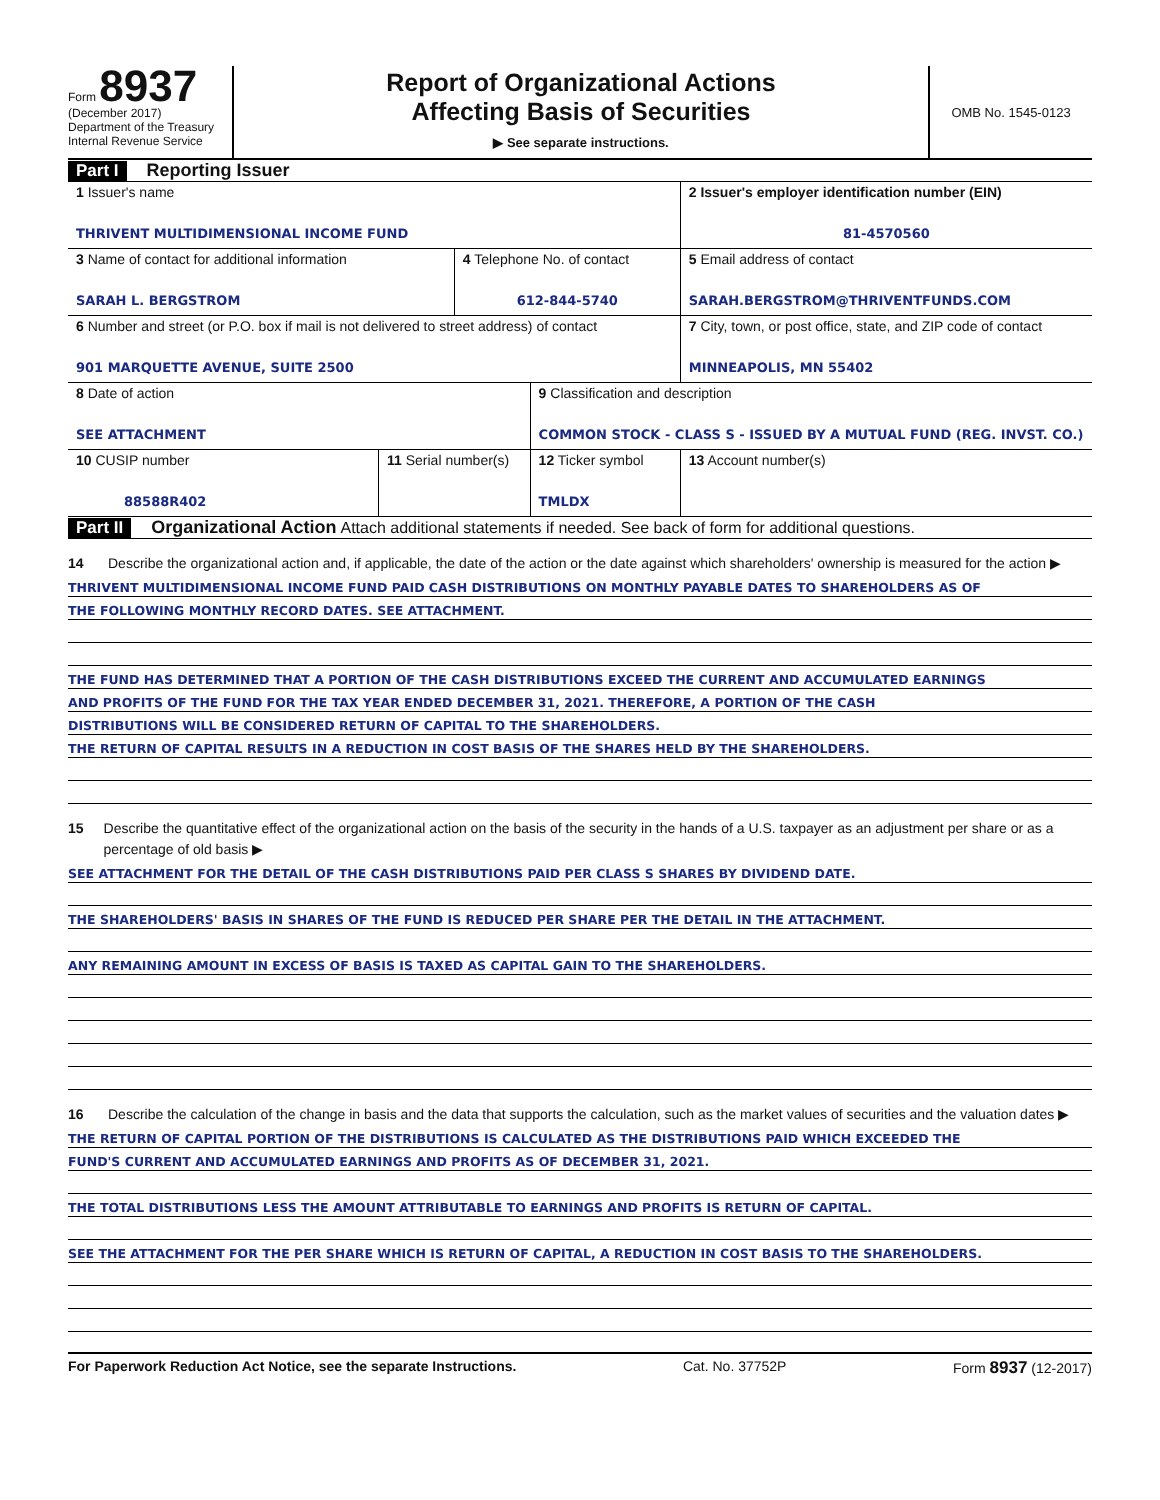Form 8937
(December 2017)
Department of the Treasury
Internal Revenue Service
Report of Organizational Actions
Affecting Basis of Securities
▶ See separate instructions.
OMB No. 1545-0123
Part I Reporting Issuer
| 1 Issuer's name THRIVENT MULTIDIMENSIONAL INCOME FUND | | | | 2 Issuer's employer identification number (EIN) 81-4570560 |
| 3 Name of contact for additional information SARAH L. BERGSTROM | | 4 Telephone No. of contact 612-844-5740 | | 5 Email address of contact SARAH.BERGSTROM@THRIVENTFUNDS.COM |
| 6 Number and street (or P.O. box if mail is not delivered to street address) of contact 901 MARQUETTE AVENUE, SUITE 2500 | | | | 7 City, town, or post office, state, and ZIP code of contact MINNEAPOLIS, MN 55402 |
| 8 Date of action SEE ATTACHMENT | | | 9 Classification and description COMMON STOCK - CLASS S - ISSUED BY A MUTUAL FUND (REG. INVST. CO.) | |
| 10 CUSIP number 88588R402 | 11 Serial number(s) | | 12 Ticker symbol TMLDX | 13 Account number(s) |
Part II Organizational Action Attach additional statements if needed. See back of form for additional questions.
14 Describe the organizational action and, if applicable, the date of the action or the date against which shareholders' ownership is measured for the action ▶
THRIVENT MULTIDIMENSIONAL INCOME FUND PAID CASH DISTRIBUTIONS ON MONTHLY PAYABLE DATES TO SHAREHOLDERS AS OF
THE FOLLOWING MONTHLY RECORD DATES. SEE ATTACHMENT.
THE FUND HAS DETERMINED THAT A PORTION OF THE CASH DISTRIBUTIONS EXCEED THE CURRENT AND ACCUMULATED EARNINGS
AND PROFITS OF THE FUND FOR THE TAX YEAR ENDED DECEMBER 31, 2021. THEREFORE, A PORTION OF THE CASH
DISTRIBUTIONS WILL BE CONSIDERED RETURN OF CAPITAL TO THE SHAREHOLDERS.
THE RETURN OF CAPITAL RESULTS IN A REDUCTION IN COST BASIS OF THE SHARES HELD BY THE SHAREHOLDERS.
15 Describe the quantitative effect of the organizational action on the basis of the security in the hands of a U.S. taxpayer as an adjustment per share or as a percentage of old basis ▶
SEE ATTACHMENT FOR THE DETAIL OF THE CASH DISTRIBUTIONS PAID PER CLASS S SHARES BY DIVIDEND DATE.
THE SHAREHOLDERS' BASIS IN SHARES OF THE FUND IS REDUCED PER SHARE PER THE DETAIL IN THE ATTACHMENT.
ANY REMAINING AMOUNT IN EXCESS OF BASIS IS TAXED AS CAPITAL GAIN TO THE SHAREHOLDERS.
16 Describe the calculation of the change in basis and the data that supports the calculation, such as the market values of securities and the valuation dates ▶
THE RETURN OF CAPITAL PORTION OF THE DISTRIBUTIONS IS CALCULATED AS THE DISTRIBUTIONS PAID WHICH EXCEEDED THE
FUND'S CURRENT AND ACCUMULATED EARNINGS AND PROFITS AS OF DECEMBER 31, 2021.
THE TOTAL DISTRIBUTIONS LESS THE AMOUNT ATTRIBUTABLE TO EARNINGS AND PROFITS IS RETURN OF CAPITAL.
SEE THE ATTACHMENT FOR THE PER SHARE WHICH IS RETURN OF CAPITAL, A REDUCTION IN COST BASIS TO THE SHAREHOLDERS.
For Paperwork Reduction Act Notice, see the separate Instructions. Cat. No. 37752P Form 8937 (12-2017)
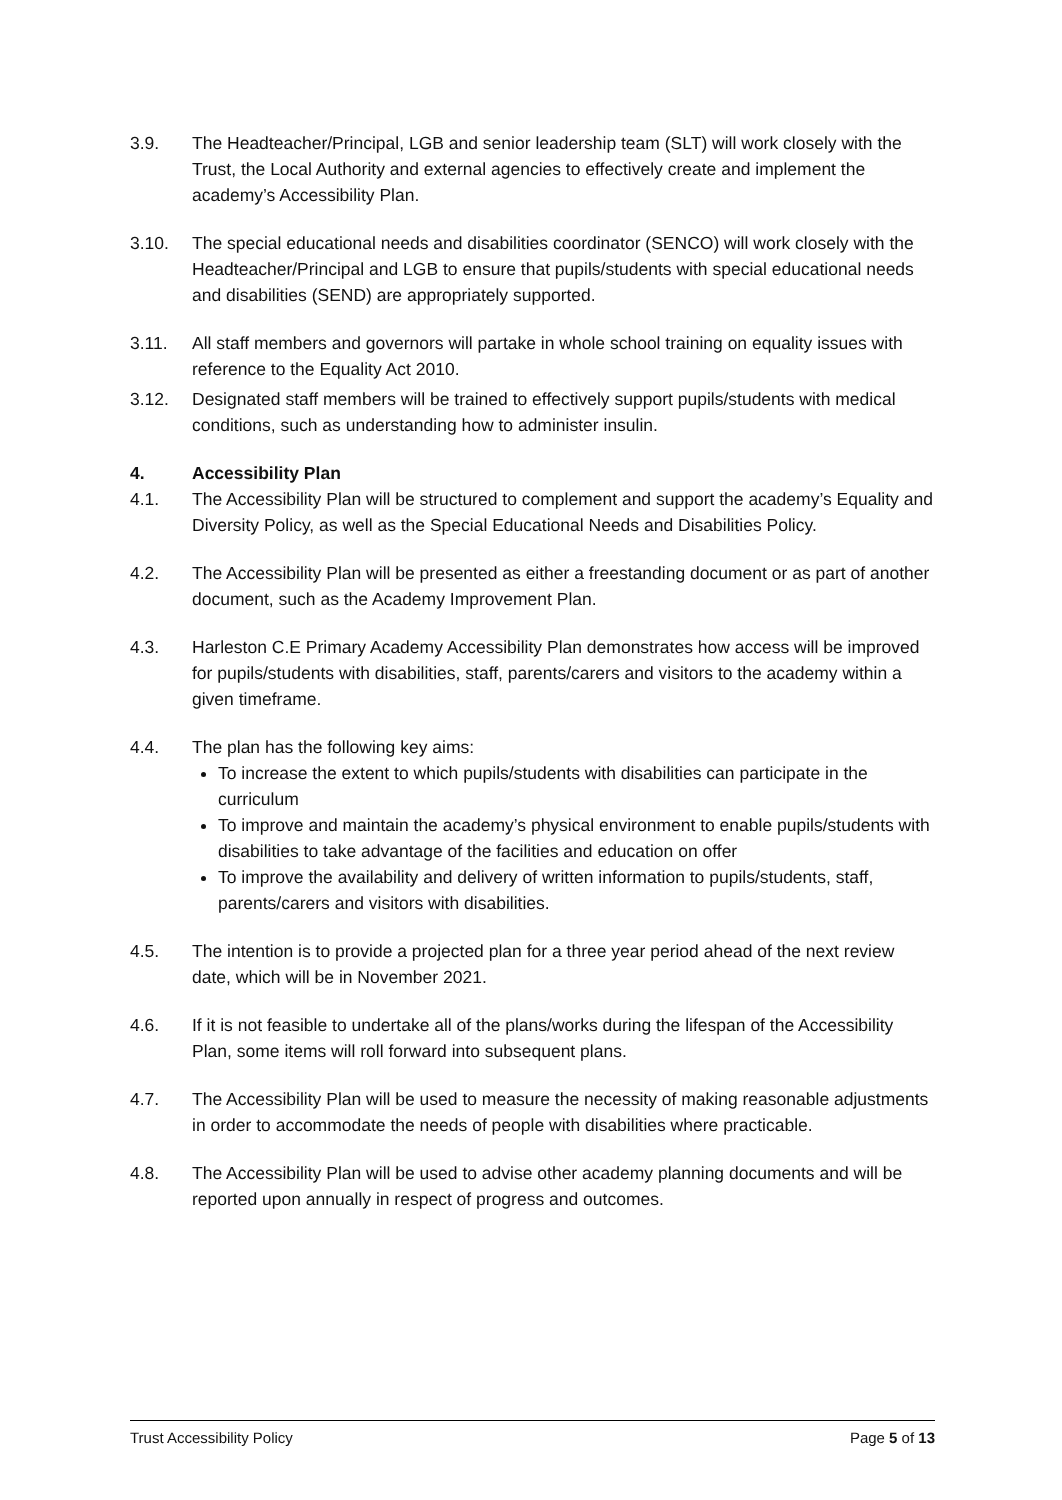3.9. The Headteacher/Principal, LGB and senior leadership team (SLT) will work closely with the Trust, the Local Authority and external agencies to effectively create and implement the academy’s Accessibility Plan.
3.10. The special educational needs and disabilities coordinator (SENCO) will work closely with the Headteacher/Principal and LGB to ensure that pupils/students with special educational needs and disabilities (SEND) are appropriately supported.
3.11. All staff members and governors will partake in whole school training on equality issues with reference to the Equality Act 2010.
3.12. Designated staff members will be trained to effectively support pupils/students with medical conditions, such as understanding how to administer insulin.
4. Accessibility Plan
4.1. The Accessibility Plan will be structured to complement and support the academy’s Equality and Diversity Policy, as well as the Special Educational Needs and Disabilities Policy.
4.2. The Accessibility Plan will be presented as either a freestanding document or as part of another document, such as the Academy Improvement Plan.
4.3. Harleston C.E Primary Academy Accessibility Plan demonstrates how access will be improved for pupils/students with disabilities, staff, parents/carers and visitors to the academy within a given timeframe.
4.4. The plan has the following key aims:
To increase the extent to which pupils/students with disabilities can participate in the curriculum
To improve and maintain the academy’s physical environment to enable pupils/students with disabilities to take advantage of the facilities and education on offer
To improve the availability and delivery of written information to pupils/students, staff, parents/carers and visitors with disabilities.
4.5. The intention is to provide a projected plan for a three year period ahead of the next review date, which will be in November 2021.
4.6. If it is not feasible to undertake all of the plans/works during the lifespan of the Accessibility Plan, some items will roll forward into subsequent plans.
4.7. The Accessibility Plan will be used to measure the necessity of making reasonable adjustments in order to accommodate the needs of people with disabilities where practicable.
4.8. The Accessibility Plan will be used to advise other academy planning documents and will be reported upon annually in respect of progress and outcomes.
Trust Accessibility Policy Page 5 of 13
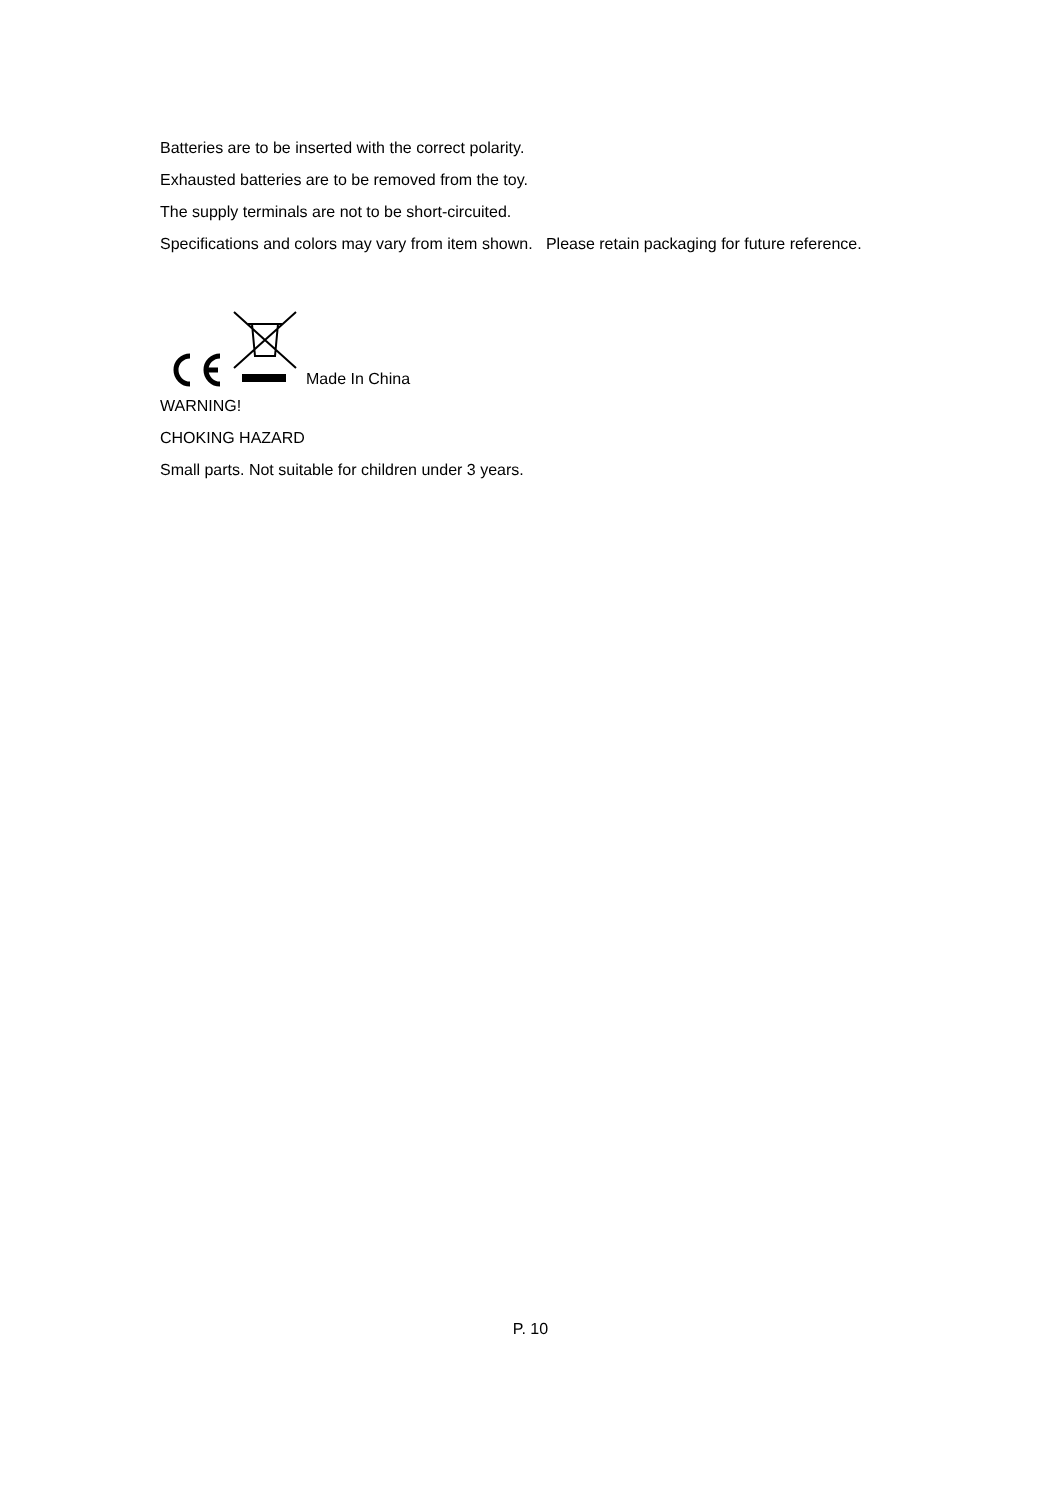Batteries are to be inserted with the correct polarity.
Exhausted batteries are to be removed from the toy.
The supply terminals are not to be short-circuited.
Specifications and colors may vary from item shown. Please retain packaging for future reference.
Made In China
WARNING!
CHOKING HAZARD
Small parts. Not suitable for children under 3 years.
P. 10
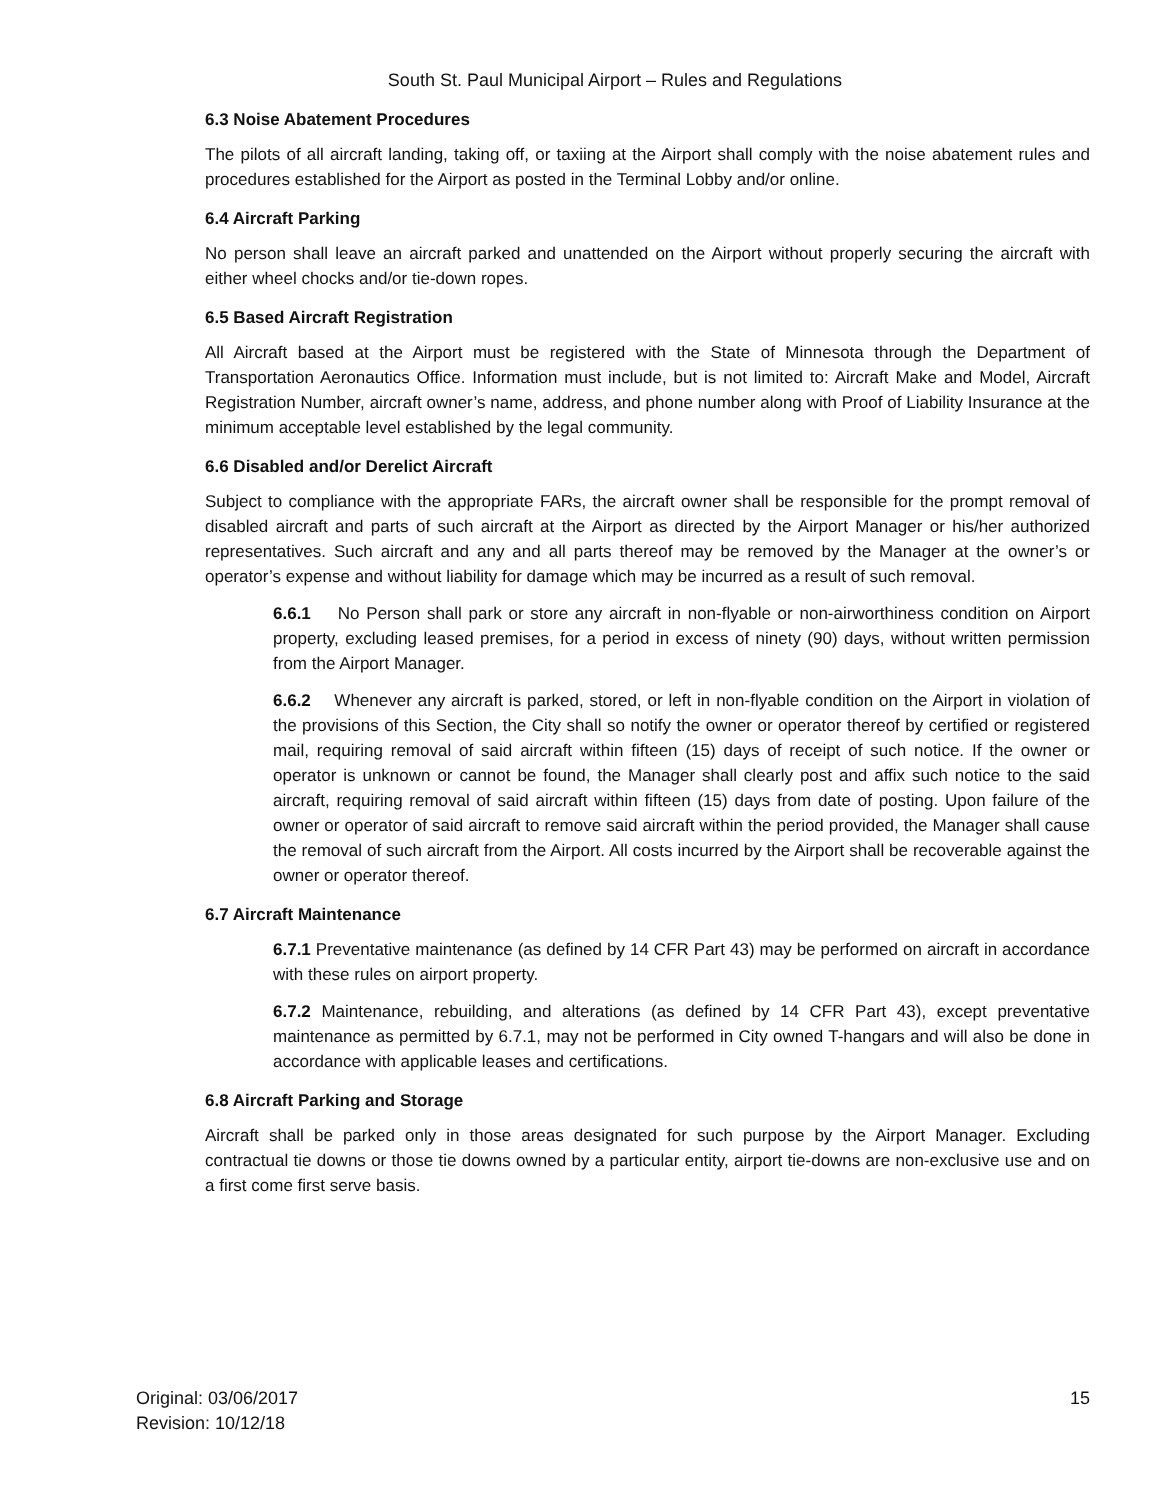South St. Paul Municipal Airport – Rules and Regulations
6.3 Noise Abatement Procedures
The pilots of all aircraft landing, taking off, or taxiing at the Airport shall comply with the noise abatement rules and procedures established for the Airport as posted in the Terminal Lobby and/or online.
6.4 Aircraft Parking
No person shall leave an aircraft parked and unattended on the Airport without properly securing the aircraft with either wheel chocks and/or tie-down ropes.
6.5 Based Aircraft Registration
All Aircraft based at the Airport must be registered with the State of Minnesota through the Department of Transportation Aeronautics Office. Information must include, but is not limited to: Aircraft Make and Model, Aircraft Registration Number, aircraft owner’s name, address, and phone number along with Proof of Liability Insurance at the minimum acceptable level established by the legal community.
6.6 Disabled and/or Derelict Aircraft
Subject to compliance with the appropriate FARs, the aircraft owner shall be responsible for the prompt removal of disabled aircraft and parts of such aircraft at the Airport as directed by the Airport Manager or his/her authorized representatives. Such aircraft and any and all parts thereof may be removed by the Manager at the owner’s or operator’s expense and without liability for damage which may be incurred as a result of such removal.
6.6.1 No Person shall park or store any aircraft in non-flyable or non-airworthiness condition on Airport property, excluding leased premises, for a period in excess of ninety (90) days, without written permission from the Airport Manager.
6.6.2 Whenever any aircraft is parked, stored, or left in non-flyable condition on the Airport in violation of the provisions of this Section, the City shall so notify the owner or operator thereof by certified or registered mail, requiring removal of said aircraft within fifteen (15) days of receipt of such notice. If the owner or operator is unknown or cannot be found, the Manager shall clearly post and affix such notice to the said aircraft, requiring removal of said aircraft within fifteen (15) days from date of posting. Upon failure of the owner or operator of said aircraft to remove said aircraft within the period provided, the Manager shall cause the removal of such aircraft from the Airport. All costs incurred by the Airport shall be recoverable against the owner or operator thereof.
6.7 Aircraft Maintenance
6.7.1 Preventative maintenance (as defined by 14 CFR Part 43) may be performed on aircraft in accordance with these rules on airport property.
6.7.2 Maintenance, rebuilding, and alterations (as defined by 14 CFR Part 43), except preventative maintenance as permitted by 6.7.1, may not be performed in City owned T-hangars and will also be done in accordance with applicable leases and certifications.
6.8 Aircraft Parking and Storage
Aircraft shall be parked only in those areas designated for such purpose by the Airport Manager. Excluding contractual tie downs or those tie downs owned by a particular entity, airport tie-downs are non-exclusive use and on a first come first serve basis.
Original: 03/06/2017
Revision: 10/12/18
15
________
Excerpt from the records above: set down only the lines from the one that contains "South St. Paul" through the one that contains "6.6.1 No Person", inclusive, word for word. Pictures stay out.

• **Response area**:
South St. Paul Municipal Airport – Rules and Regulations
6.3 Noise Abatement Procedures
The pilots of all aircraft landing, taking off, or taxiing at the Airport shall comply with the noise abatement rules and procedures established for the Airport as posted in the Terminal Lobby and/or online.
6.4 Aircraft Parking
No person shall leave an aircraft parked and unattended on the Airport without properly securing the aircraft with either wheel chocks and/or tie-down ropes.
6.5 Based Aircraft Registration
All Aircraft based at the Airport must be registered with the State of Minnesota through the Department of Transportation Aeronautics Office. Information must include, but is not limited to: Aircraft Make and Model, Aircraft Registration Number, aircraft owner’s name, address, and phone number along with Proof of Liability Insurance at the minimum acceptable level established by the legal community.
6.6 Disabled and/or Derelict Aircraft
Subject to compliance with the appropriate FARs, the aircraft owner shall be responsible for the prompt removal of disabled aircraft and parts of such aircraft at the Airport as directed by the Airport Manager or his/her authorized representatives. Such aircraft and any and all parts thereof may be removed by the Manager at the owner’s or operator’s expense and without liability for damage which may be incurred as a result of such removal.
6.6.1 No Person shall park or store any aircraft in non-flyable or non-airworthiness condition on Airport property, excluding leased premises, for a period in excess of ninety (90) days, without written permission from the Airport Manager.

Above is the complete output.